LIMA, Peru -- The Central Intelligence Agency paid the Peruvian
intelligence organization run by fallen spymaster Vladimiro Montesinos $1
million a year for 10 years to fight drug trafficking, despite evidence
that Montesinos was also in business with Colombia's big drug cartels,
Knight Ridder has learned.

Montesinos, 56 and in jail near Lima on corruption charges, is now dragging
the CIA into his legal battles. He is asking Peruvian court officials to
interrogate two CIA officers as part of his defense against charges that he
helped smuggle guns to guerrillas who allegedly provided protection to big
drug cartels.

Despite attempts by the U.S. government to distance itself from the
powerful Peruvian intelligence chief, years of cooperation with Montesinos
dating to the mid-1970s may be coming back to haunt the United States. New
documents show how the CIA and the State Department cultivated Montesinos
as early as 1974 and how the U.S. government maintained a relationship with
him for a quarter-century despite warnings that he was working for both
sides in the drug war.

In a July 27, 1991, document, the U.S. Army Intelligence and Threat Policy
Center reported that Peruvian Gen. Luis Palomino Rodriguez had showed up at
a U.S. defense attache's home wearing a bulletproof vest and warned that
Montesinos was trying to "frustrate joint U.S.- Peruvian counterdrug efforts."

Judge Jimena Cayo Rivera-Schreiber, one of six judges on a special Peruvian
court that's looking into alleged illicit activity by Montesinos, said last
week that the former intelligence chief has given court officials the names
of two CIA officers who can provide him with an alibi. Cayo said Montesinos
claims that the officers can vouch that he had nothing to do with a ring
that smuggled arms from Jordan through Peru to guerrillas in the
Revolutionary Armed Forces of Colombia.

Officials confirmed that the CIA has told Peruvian investigators that the
agency gave Montesinos' National Intelligence Service $1 million annually
from 1990 to 2000. The CIA declined to comment.

Investigators are trying to determine whether Montesinos diverted any of
the money the CIA provided for anti-drug efforts into his own pockets. At
least $270 million allegedly belonging to Montesinos has been found in
secret bank accounts in Miami, New York and elsewhere. Former Justice
Minister Diego Garcia-Sayan, Peru's new foreign minister, charges that
Montesinos may have stolen $800 million.

Once a key ally of former Peruvian President Alberto Fujimori and the
architect of Peru's successful war against leftist rebels, Montesinos now
faces 57 cases against him and at least 168 criminal investigations. The
inquiries cover 24 crimes from money laundering, illicit enrichment and
corruption to organizing death squads, protecting drug lords and
trafficking illegal arms.

Since his capture, speculation has been intense that Montesinos would try
to link the United States to his illicit activities. The CIA and the U.S.
Drug Enforcement Administration have privately defended him against
detractors in the past.

Former Secretary of State Madeleine Albright and former anti-drug czar
Barry McCaffrey have both publicly said they tried to distance the Clinton
administration from Montesinos and Fujimori but lost out to the CIA and the
DEA.

A declassified DEA document from Aug. 27, 1996, shows that U.S. authorities
were aware of allegations that Montesinos and the chairman of Peru's joint
chiefs of staff, Gen. Nicolas Hermoza Rios, also in jail now, were taking
protection money from drug traffickers.

Brief 1 — Write out the stretch of the article on the CIA and Montesinos from "Montesinos, 56 and" through "the drug war.".
The article and the entries are separate material with no connection to each other.

Data excerpts
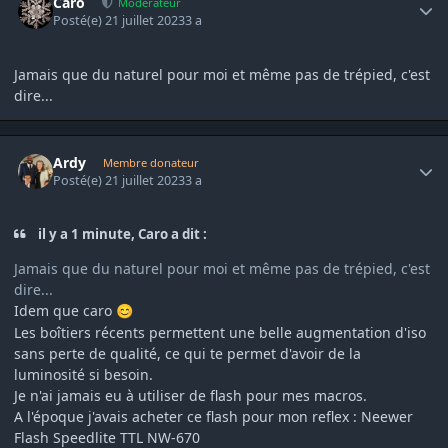
Caro
Modérateur
Posté(e)
21 juillet 2023
3 a
Jamais que du naturel pour moi et même pas de trépied, c'est
dire...
Author stats
Ardy
Membre donateur
Posté(e)
21 juillet 2023
3 a
il y a 1 minute, Caro a dit :
Jamais que du naturel pour moi et même pas de trépied, c'est
dire...
Idem que caro
😊
Les boîtiers récents permettent une belle augmentation d'iso
sans perte de qualité, ce qui te permet d'avoir de la
luminosité si besoin.
Je n'ai jamais eu à utiliser de flash pour mes macros.
A l'époque j'avais acheter ce flash pour mon reflex
:
Neewer
Flash Speedlite TTL NW-670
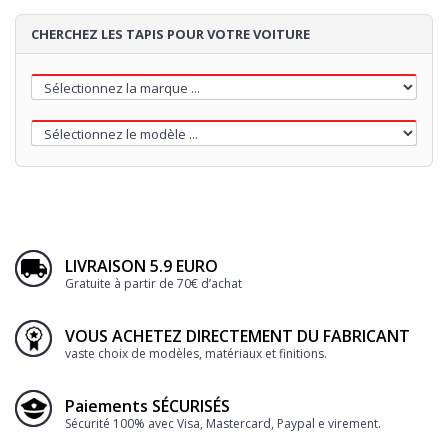
CHERCHEZ LES TAPIS POUR VOTRE VOITURE
LIVRAISON 5.9 EURO
Gratuite à partir de 70€ d’achat
VOUS ACHETEZ DIRECTEMENT DU FABRICANT
vaste choix de modèles, matériaux et finitions.
Paiements SÉCURISÉS
Sécurité 100% avec Visa, Mastercard, Paypal e virement.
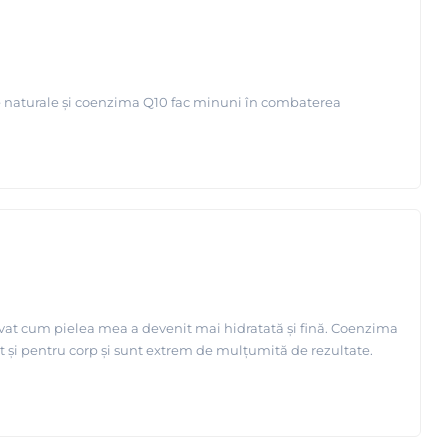
le naturale și coenzima Q10 fac minuni în combaterea
rvat cum pielea mea a devenit mai hidratată și fină. Coenzima
 cât și pentru corp și sunt extrem de mulțumită de rezultate.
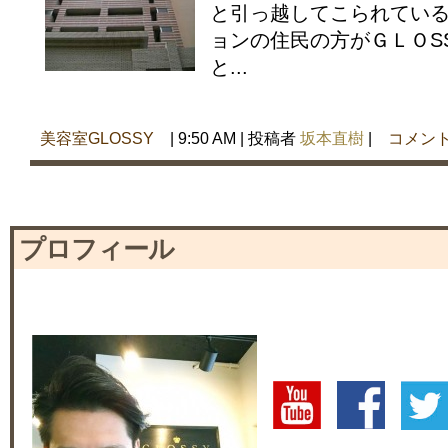
と引っ越してこられている
ョンの住民の方がＧＬＯS
と...
美容室GLOSSY
| 9:50 AM | 投稿者
坂本直樹
|
コメント
プロフィール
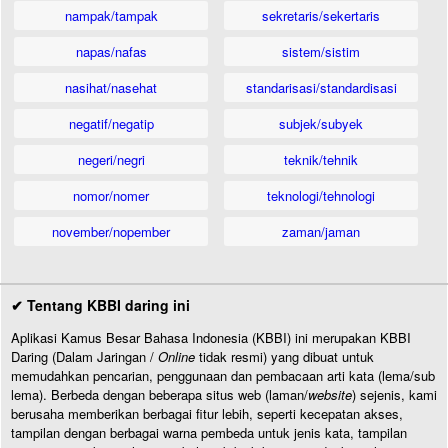
nampak/tampak
sekretaris/sekertaris
napas/nafas
sistem/sistim
nasihat/nasehat
standarisasi/standardisasi
negatif/negatip
subjek/subyek
negeri/negri
teknik/tehnik
nomor/nomer
teknologi/tehnologi
november/nopember
zaman/jaman
✔ Tentang KBBI daring ini
Aplikasi Kamus Besar Bahasa Indonesia (KBBI) ini merupakan KBBI
Daring (Dalam Jaringan /
Online
tidak resmi) yang dibuat untuk
memudahkan pencarian, penggunaan dan pembacaan arti kata (lema/sub
lema). Berbeda dengan beberapa situs web (laman/
website
) sejenis, kami
berusaha memberikan berbagai fitur lebih, seperti kecepatan akses,
tampilan dengan berbagai warna pembeda untuk jenis kata, tampilan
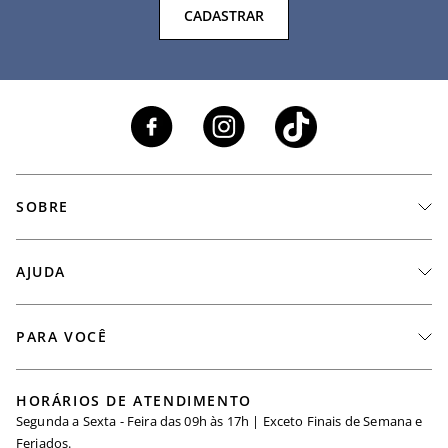
CADASTRAR
SOBRE
A Marca
AJUDA
Nossas Lojas
Fale Conosco
PARA VOCÊ
Seja um Revendedor
Meus Pedidos
Black Friday
Trabalhe Conosco
HORÁRIOS DE ATENDIMENTO
Minha Conta
Segunda a Sexta - Feira das 09h às 17h | Exceto Finais de Semana e
Maternidade
Igualdade Salarial
Feriados.
Trocas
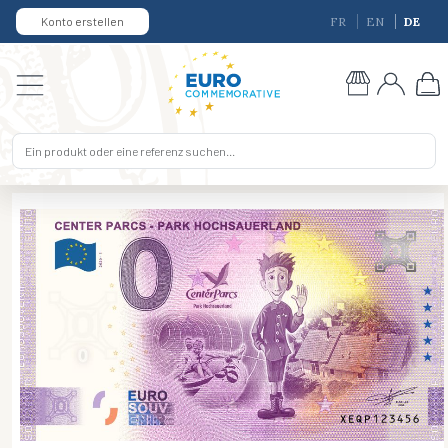
Konto erstellen
FR
EN
DE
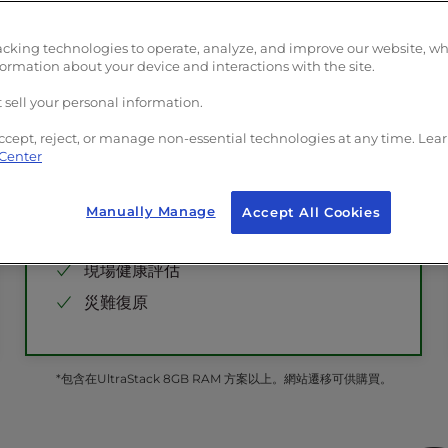
免費SSL和專用IP
自訂入職
專用 OpCode 快取池
單點登錄身份驗證
acking technologies to operate, analyze, and improve our website, w
專業的 PHP 工作者
偵測並保護惡意軟體防護
formation about your device and interactions with the site.
自訂 Modsec 防火牆規則
託管WAF
Corero DDoS 防護
 sell your personal information.
CDN配置
安全加固
ccept, reject, or manage non-essential technologies at any time. Lea
開發環境
 Center
遊樂場環境
Manually Manage
Accept All Cookies
PageSpeed Pros 使用
W3 Total Cache
Pro 進行網站優化
現場健康評估
災難復原
*包含在UltraStack 8GB RAM 方案以上。網站遷移可供購買。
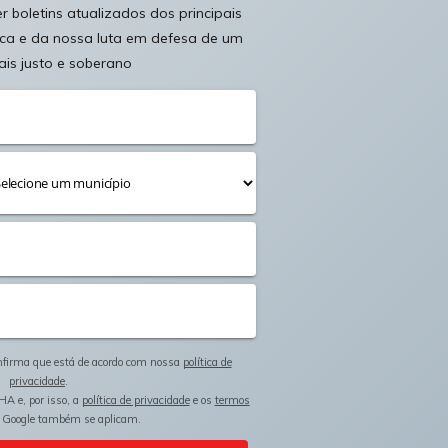
 boletins atualizados dos principais
ica e da nossa luta em defesa de um
ais justo e soberano
onfirma que está de acordo com nossa
política de
privacidade
.
HA e, por isso, a
política de privacidade
e os
termos
 Google também se aplicam.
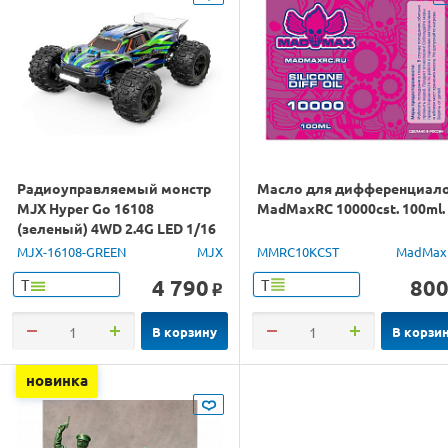
Радиоуправляемый монстр
Масло для дифференциал
MJX Hyper Go 16108
MadMaxRC 10000cst. 100ml.
(зеленый) 4WD 2.4G LED 1/16
RTR
MJX-16108-GREEN
MJX
MMRC10KCST
MadMax
4 790
80
Т
Т
o
В корзину
В корзи
новинка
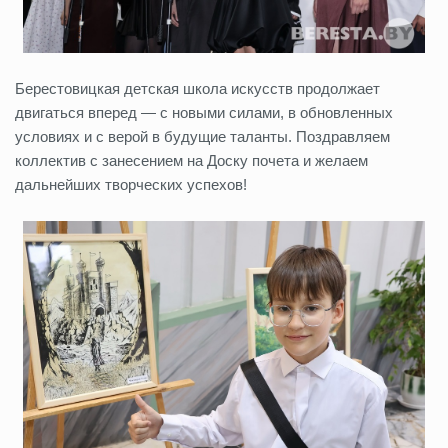
Берестовицкая детская школа искусств продолжает
двигаться вперед — с новыми силами, в обновленных
условиях и с верой в будущие таланты. Поздравляем
коллектив с занесением на Доску почета и желаем
дальнейших творческих успехов!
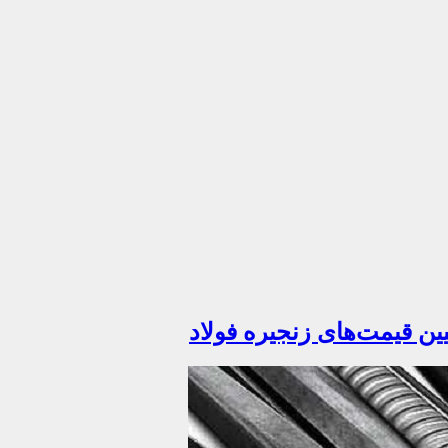
ن قیمت‌های زنجیره فولاد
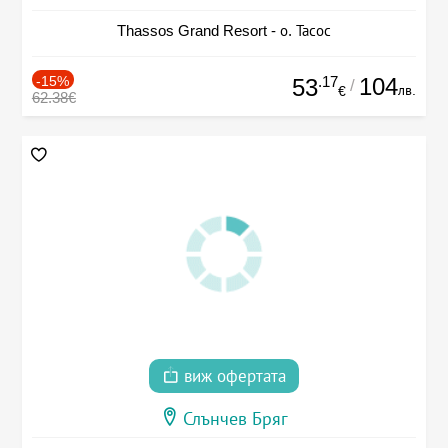
Thassos Grand Resort - о. Тасос
-15%
.17
104
53
/
лв.
€
62.38€
виж офертата
Слънчев Бряг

Brief 2 — Update the stretch of the entries from the line containing "boletins atualizados dos principais" through the end of the entries, replacing "виж офертата" with "виж детайлите" and keeping everything else the same. Return only those lines, and leave the pictures out.

Problem solution 1 —
Montesinos, 56 and in jail near Lima on corruption charges, is now dragging
the CIA into his legal battles. He is asking Peruvian court officials to
interrogate two CIA officers as part of his defense against charges that he
helped smuggle guns to guerrillas who allegedly provided protection to big
drug cartels.

Despite attempts by the U.S. government to distance itself from the
powerful Peruvian intelligence chief, years of cooperation with Montesinos
dating to the mid-1970s may be coming back to haunt the United States. New
documents show how the CIA and the State Department cultivated Montesinos
as early as 1974 and how the U.S. government maintained a relationship with
him for a quarter-century despite warnings that he was working for both
sides in the drug war.

Problem solution 2 —
 boletins atualizados dos principais
ica e da nossa luta em defesa de um
ais justo e soberano
onfirma que está de acordo com nossa
política de
privacidade
.
HA e, por isso, a
política de privacidade
e os
termos
 Google também se aplicam.
Радиоуправляемый монстр
Масло для дифференциал
MJX Hyper Go 16108
MadMaxRC 10000cst. 100ml.
(зеленый) 4WD 2.4G LED 1/16
RTR
MJX-16108-GREEN
MJX
MMRC10KCST
MadMax
4 790
80
Т
Т
o
В корзину
В корзи
новинка
Берестовицкая детская школа искусств продолжает
двигаться вперед — с новыми силами, в обновленных
условиях и с верой в будущие таланты. Поздравляем
коллектив с занесением на Доску почета и желаем
дальнейших творческих успехов!
ن قیمت‌های زنجیره فولاد
Thassos Grand Resort - о. Тасос
-15%
.17
104
53
/
лв.
€
62.38€
виж детайлите
Слънчев Бряг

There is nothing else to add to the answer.